Enfin il permet de clarifier certaines situations complexes et de poser le diagnostic, notamment en cas de déficits combinés (FVII, FX, FV et FVIII etc…).

L’identification des défauts moléculaires et leur caractérisation fonctionnelle ont permis de progresser de façon notable dans la relation structure-fonction de la molécule.

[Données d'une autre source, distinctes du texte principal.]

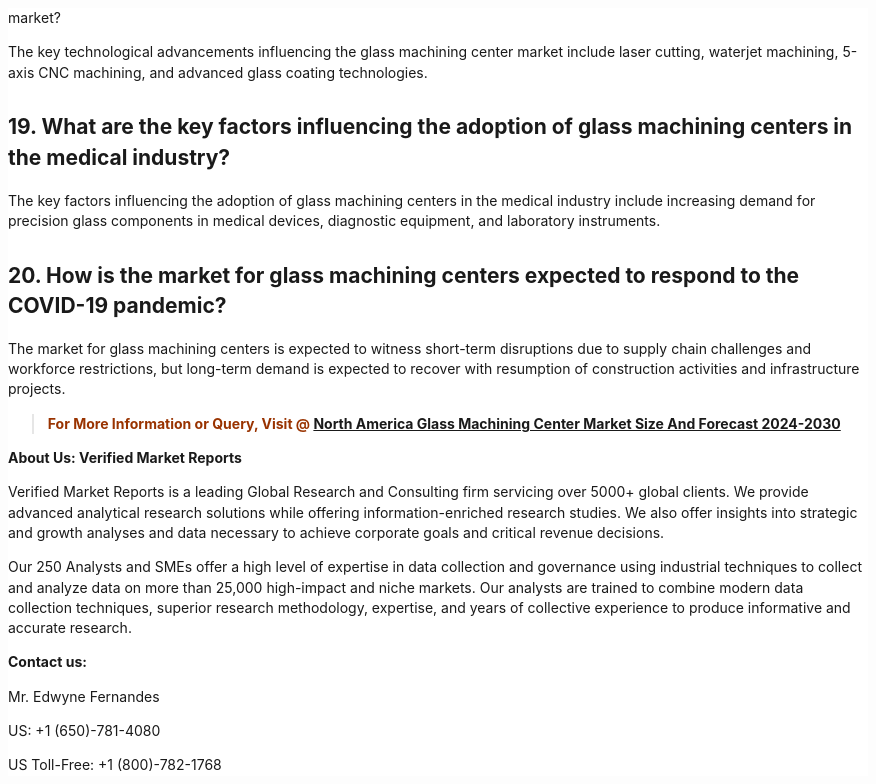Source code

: market?</div><div></h2><p>The key technological advancements influencing the glass machining center market include laser cutting, waterjet machining, 5-axis CNC machining, and advanced glass coating technologies.</p><h2>19. What are the key factors influencing the adoption of glass machining centers in the medical industry?</div><div></h2><p>The key factors influencing the adoption of glass machining centers in the medical industry include increasing demand for precision glass components in medical devices, diagnostic equipment, and laboratory instruments.</p><h2>20. How is the market for glass machining centers expected to respond to the COVID-19 pandemic?</div><div></h2><p>The market for glass machining centers is expected to witness short-term disruptions due to supply chain challenges and workforce restrictions, but long-term demand is expected to recover with resumption of construction activities and infrastructure projects.</p></body></html></p><blockquote><p><span style="color: #993300;"><strong>For More Information or Query, Visit @ <a href="https://www.verifiedmarketreports.com/product/glass-machining-center-market/">North America Glass Machining Center Market Size And Forecast 2024-2030</a></strong></span></p></blockquote><p><strong>About Us: Verified Market Reports</strong></p><p>Verified Market Reports is a leading Global Research and Consulting firm servicing over 5000+ global clients. We provide advanced analytical research solutions while offering information-enriched research studies. We also offer insights into strategic and growth analyses and data necessary to achieve corporate goals and critical revenue decisions.</p><p>Our 250 Analysts and SMEs offer a high level of expertise in data collection and governance using industrial techniques to collect and analyze data on more than 25,000 high-impact and niche markets. Our analysts are trained to combine modern data collection techniques, superior research methodology, expertise, and years of collective experience to produce informative and accurate research.</p><p><strong>Contact us:</strong></p><p>Mr. Edwyne Fernandes</p><p>US: +1 (650)-781-4080</p><p>US Toll-Free: +1 (800)-782-1768</p>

Comme pour l’hémophilie, il existe des bases de données des mutations dédiées à chaque type de déficit. Elles sont des outils indispensables au biologiste moléculaire comme au clinicien pour l’interprétation des mutations. Cependant, il existe une difficulté supplémentaire car les déficits rares en facteur de la coagulation sont de transmission autosomique récessive, c’est-à-dire qu’il faut que les deux  chromosomes soient touchés pour que la maladie s’exprime. Ainsi, de nombreux patients présentent deux mutations différentes, chacune ayant son propre mécanisme et ses propres conséquences rendant l’interprétation de la combinaison des deux (génotype) complexe.

 

Dans la maladie de Willebrand (VWD)

L’analyse génétique permet d’aider au diagnostic et surtout d’anticiper la prise en charge des patients pour des formes de la pathologie particulières (types 2A, 2B, 2N et 1). Elle doit être faite précocement pour identifier les patients avec VWD sévère (type 3) qui ont un risque important de développer un anticorps anti-VWF pour ajuster leur prise en charge clinique.  Pour les patients de groupe O la mise en évidence de mutations d’interprétation claire du gène VWF permet d’affirmer le diagnostic. Un diagnostic prénatal n’est proposé que dans les formes sévères de maladie de Willebrand de type 3. Ainsi l’identification de la mutation peut éclairer les choix de traitement et améliorer la compréhension des mécanismes sous-jacents des différents sous-types de maladie de Willebrand. Il est cependant évident que les tests génétiques ont une utilité clinique limitée dans les cas où le phénotype révèle clairement le type de maladie de Willebrand.